→ **What you should do**:
Down to the final line, write out the data below exactly.

→ **Record set**:
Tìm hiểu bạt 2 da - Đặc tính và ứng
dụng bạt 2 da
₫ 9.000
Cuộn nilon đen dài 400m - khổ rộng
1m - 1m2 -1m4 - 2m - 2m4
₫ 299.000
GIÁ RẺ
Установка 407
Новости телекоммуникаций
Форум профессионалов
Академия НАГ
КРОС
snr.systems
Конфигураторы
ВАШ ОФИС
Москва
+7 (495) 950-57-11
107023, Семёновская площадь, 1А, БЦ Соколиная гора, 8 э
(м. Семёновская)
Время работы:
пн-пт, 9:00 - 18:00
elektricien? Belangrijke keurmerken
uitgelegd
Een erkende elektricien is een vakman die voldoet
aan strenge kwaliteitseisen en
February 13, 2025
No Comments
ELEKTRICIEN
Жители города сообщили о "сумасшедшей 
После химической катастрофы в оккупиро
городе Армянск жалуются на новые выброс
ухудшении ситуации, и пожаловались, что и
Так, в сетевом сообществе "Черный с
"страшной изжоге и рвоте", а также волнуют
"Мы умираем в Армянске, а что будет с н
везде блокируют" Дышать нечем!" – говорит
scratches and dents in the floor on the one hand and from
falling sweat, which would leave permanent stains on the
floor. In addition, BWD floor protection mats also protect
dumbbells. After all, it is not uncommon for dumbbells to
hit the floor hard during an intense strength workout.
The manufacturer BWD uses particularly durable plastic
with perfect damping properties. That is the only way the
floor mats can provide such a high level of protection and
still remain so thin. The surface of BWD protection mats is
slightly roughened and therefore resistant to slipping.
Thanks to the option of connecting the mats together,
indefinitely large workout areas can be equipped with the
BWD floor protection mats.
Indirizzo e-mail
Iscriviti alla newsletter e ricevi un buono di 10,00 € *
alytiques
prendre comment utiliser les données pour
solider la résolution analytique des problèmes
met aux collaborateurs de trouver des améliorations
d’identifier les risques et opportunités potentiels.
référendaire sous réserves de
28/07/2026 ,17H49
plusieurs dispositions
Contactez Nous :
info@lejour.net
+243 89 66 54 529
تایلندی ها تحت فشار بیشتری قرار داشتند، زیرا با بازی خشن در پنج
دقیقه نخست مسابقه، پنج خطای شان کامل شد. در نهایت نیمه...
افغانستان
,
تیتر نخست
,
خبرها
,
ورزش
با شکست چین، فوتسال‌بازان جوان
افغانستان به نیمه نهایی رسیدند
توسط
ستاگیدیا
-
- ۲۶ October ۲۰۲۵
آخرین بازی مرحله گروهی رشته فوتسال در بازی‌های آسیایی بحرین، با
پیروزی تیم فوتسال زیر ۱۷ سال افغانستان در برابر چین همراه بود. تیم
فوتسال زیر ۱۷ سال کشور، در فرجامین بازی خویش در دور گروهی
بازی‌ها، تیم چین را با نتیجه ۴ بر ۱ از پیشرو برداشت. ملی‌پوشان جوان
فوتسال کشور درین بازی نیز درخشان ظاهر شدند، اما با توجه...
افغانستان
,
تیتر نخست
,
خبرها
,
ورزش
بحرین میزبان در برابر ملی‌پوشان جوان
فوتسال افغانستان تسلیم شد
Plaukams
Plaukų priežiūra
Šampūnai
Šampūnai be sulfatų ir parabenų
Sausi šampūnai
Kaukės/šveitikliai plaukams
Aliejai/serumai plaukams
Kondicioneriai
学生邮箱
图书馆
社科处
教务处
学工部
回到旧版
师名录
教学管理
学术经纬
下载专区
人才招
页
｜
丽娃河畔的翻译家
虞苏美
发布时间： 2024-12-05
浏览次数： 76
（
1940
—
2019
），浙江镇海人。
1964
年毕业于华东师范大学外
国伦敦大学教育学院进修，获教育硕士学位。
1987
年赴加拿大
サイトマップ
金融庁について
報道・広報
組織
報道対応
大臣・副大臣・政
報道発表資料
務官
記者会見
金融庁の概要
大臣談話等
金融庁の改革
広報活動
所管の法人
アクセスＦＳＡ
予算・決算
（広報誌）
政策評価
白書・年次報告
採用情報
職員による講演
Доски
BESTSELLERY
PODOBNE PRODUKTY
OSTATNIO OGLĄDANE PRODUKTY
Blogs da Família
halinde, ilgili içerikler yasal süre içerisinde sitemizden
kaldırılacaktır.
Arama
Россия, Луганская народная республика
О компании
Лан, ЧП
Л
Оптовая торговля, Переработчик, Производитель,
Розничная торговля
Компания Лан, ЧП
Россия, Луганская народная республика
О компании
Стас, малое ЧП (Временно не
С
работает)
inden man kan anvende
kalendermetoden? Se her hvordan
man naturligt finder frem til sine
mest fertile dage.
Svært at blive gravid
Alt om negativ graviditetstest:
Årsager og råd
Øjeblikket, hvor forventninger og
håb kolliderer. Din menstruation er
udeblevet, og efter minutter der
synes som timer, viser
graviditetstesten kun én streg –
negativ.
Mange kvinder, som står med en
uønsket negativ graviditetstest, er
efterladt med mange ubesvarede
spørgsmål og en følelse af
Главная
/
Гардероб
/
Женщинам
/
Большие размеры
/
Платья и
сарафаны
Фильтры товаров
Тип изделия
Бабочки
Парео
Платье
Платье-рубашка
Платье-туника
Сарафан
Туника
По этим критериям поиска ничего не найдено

→ **Expected answer**:
Tìm hiểu bạt 2 da - Đặc tính và ứng
dụng bạt 2 da
₫ 9.000
Cuộn nilon đen dài 400m - khổ rộng
1m - 1m2 -1m4 - 2m - 2m4
₫ 299.000
GIÁ RẺ
Установка 407
Новости телекоммуникаций
Форум профессионалов
Академия НАГ
КРОС
snr.systems
Конфигураторы
ВАШ ОФИС
Москва
+7 (495) 950-57-11
107023, Семёновская площадь, 1А, БЦ Соколиная гора, 8 э
(м. Семёновская)
Время работы:
пн-пт, 9:00 - 18:00
elektricien? Belangrijke keurmerken
uitgelegd
Een erkende elektricien is een vakman die voldoet
aan strenge kwaliteitseisen en
February 13, 2025
No Comments
ELEKTRICIEN
Жители города сообщили о "сумасшедшей 
После химической катастрофы в оккупиро
городе Армянск жалуются на новые выброс
ухудшении ситуации, и пожаловались, что и
Так, в сетевом сообществе "Черный с
"страшной изжоге и рвоте", а также волнуют
"Мы умираем в Армянске, а что будет с н
везде блокируют" Дышать нечем!" – говорит
scratches and dents in the floor on the one hand and from
falling sweat, which would leave permanent stains on the
floor. In addition, BWD floor protection mats also protect
dumbbells. After all, it is not uncommon for dumbbells to
hit the floor hard during an intense strength workout.
The manufacturer BWD uses particularly durable plastic
with perfect damping properties. That is the only way the
floor mats can provide such a high level of protection and
still remain so thin. The surface of BWD protection mats is
slightly roughened and therefore resistant to slipping.
Thanks to the option of connecting the mats together,
indefinitely large workout areas can be equipped with the
BWD floor protection mats.
Indirizzo e-mail
Iscriviti alla newsletter e ricevi un buono di 10,00 € *
alytiques
prendre comment utiliser les données pour
solider la résolution analytique des problèmes
met aux collaborateurs de trouver des améliorations
d’identifier les risques et opportunités potentiels.
référendaire sous réserves de
28/07/2026 ,17H49
plusieurs dispositions
Contactez Nous :
info@lejour.net
+243 89 66 54 529
تایلندی ها تحت فشار بیشتری قرار داشتند، زیرا با بازی خشن در پنج
دقیقه نخست مسابقه، پنج خطای شان کامل شد. در نهایت نیمه...
افغانستان
,
تیتر نخست
,
خبرها
,
ورزش
با شکست چین، فوتسال‌بازان جوان
افغانستان به نیمه نهایی رسیدند
توسط
ستاگیدیا
-
- ۲۶ October ۲۰۲۵
آخرین بازی مرحله گروهی رشته فوتسال در بازی‌های آسیایی بحرین، با
پیروزی تیم فوتسال زیر ۱۷ سال افغانستان در برابر چین همراه بود. تیم
فوتسال زیر ۱۷ سال کشور، در فرجامین بازی خویش در دور گروهی
بازی‌ها، تیم چین را با نتیجه ۴ بر ۱ از پیشرو برداشت. ملی‌پوشان جوان
فوتسال کشور درین بازی نیز درخشان ظاهر شدند، اما با توجه...
افغانستان
,
تیتر نخست
,
خبرها
,
ورزش
بحرین میزبان در برابر ملی‌پوشان جوان
فوتسال افغانستان تسلیم شد
Plaukams
Plaukų priežiūra
Šampūnai
Šampūnai be sulfatų ir parabenų
Sausi šampūnai
Kaukės/šveitikliai plaukams
Aliejai/serumai plaukams
Kondicioneriai
学生邮箱
图书馆
社科处
教务处
学工部
回到旧版
师名录
教学管理
学术经纬
下载专区
人才招
页
｜
丽娃河畔的翻译家
虞苏美
发布时间： 2024-12-05
浏览次数： 76
（
1940
—
2019
），浙江镇海人。
1964
年毕业于华东师范大学外
国伦敦大学教育学院进修，获教育硕士学位。
1987
年赴加拿大
サイトマップ
金融庁について
報道・広報
組織
報道対応
大臣・副大臣・政
報道発表資料
務官
記者会見
金融庁の概要
大臣談話等
金融庁の改革
広報活動
所管の法人
アクセスＦＳＡ
予算・決算
（広報誌）
政策評価
白書・年次報告
採用情報
職員による講演
Доски
BESTSELLERY
PODOBNE PRODUKTY
OSTATNIO OGLĄDANE PRODUKTY
Blogs da Família
halinde, ilgili içerikler yasal süre içerisinde sitemizden
kaldırılacaktır.
Arama
Россия, Луганская народная республика
О компании
Лан, ЧП
Л
Оптовая торговля, Переработчик, Производитель,
Розничная торговля
Компания Лан, ЧП
Россия, Луганская народная республика
О компании
Стас, малое ЧП (Временно не
С
работает)
inden man kan anvende
kalendermetoden? Se her hvordan
man naturligt finder frem til sine
mest fertile dage.
Svært at blive gravid
Alt om negativ graviditetstest:
Årsager og råd
Øjeblikket, hvor forventninger og
håb kolliderer. Din menstruation er
udeblevet, og efter minutter der
synes som timer, viser
graviditetstesten kun én streg –
negativ.
Mange kvinder, som står med en
uønsket negativ graviditetstest, er
efterladt med mange ubesvarede
spørgsmål og en følelse af
Главная
/
Гардероб
/
Женщинам
/
Большие размеры
/
Платья и
сарафаны
Фильтры товаров
Тип изделия
Бабочки
Парео
Платье
Платье-рубашка
Платье-туника
Сарафан
Туника
По этим критериям поиска ничего не найдено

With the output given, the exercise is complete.